* _EXERCISE DETAILS_:
Pictures must be dropped from the copy of the entries below; all else is returned exactly.

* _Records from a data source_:
*** Begin section ***
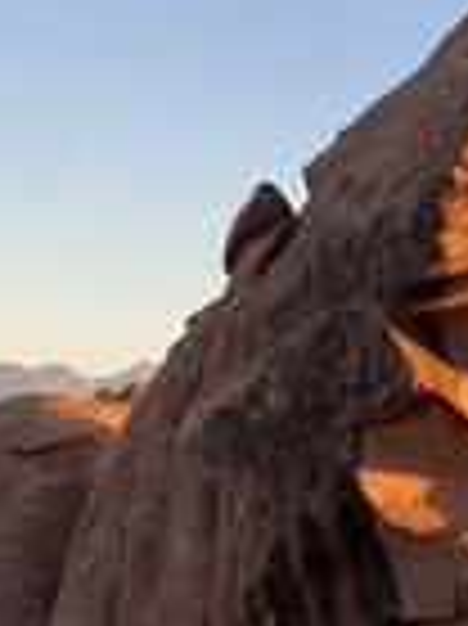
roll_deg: -2.1
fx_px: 1896
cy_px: 212
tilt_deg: +7.9
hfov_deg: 13.6
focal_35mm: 105
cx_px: 598
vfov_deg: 18.7
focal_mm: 4.25
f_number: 1.8
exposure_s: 1/432
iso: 32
*** End section ***
* _RESULT OF THE EXERCISE_:
roll_deg: -2.1
fx_px: 1896
cy_px: 212
tilt_deg: +7.9
hfov_deg: 13.6
focal_35mm: 105
cx_px: 598
vfov_deg: 18.7
focal_mm: 4.25
f_number: 1.8
exposure_s: 1/432
iso: 32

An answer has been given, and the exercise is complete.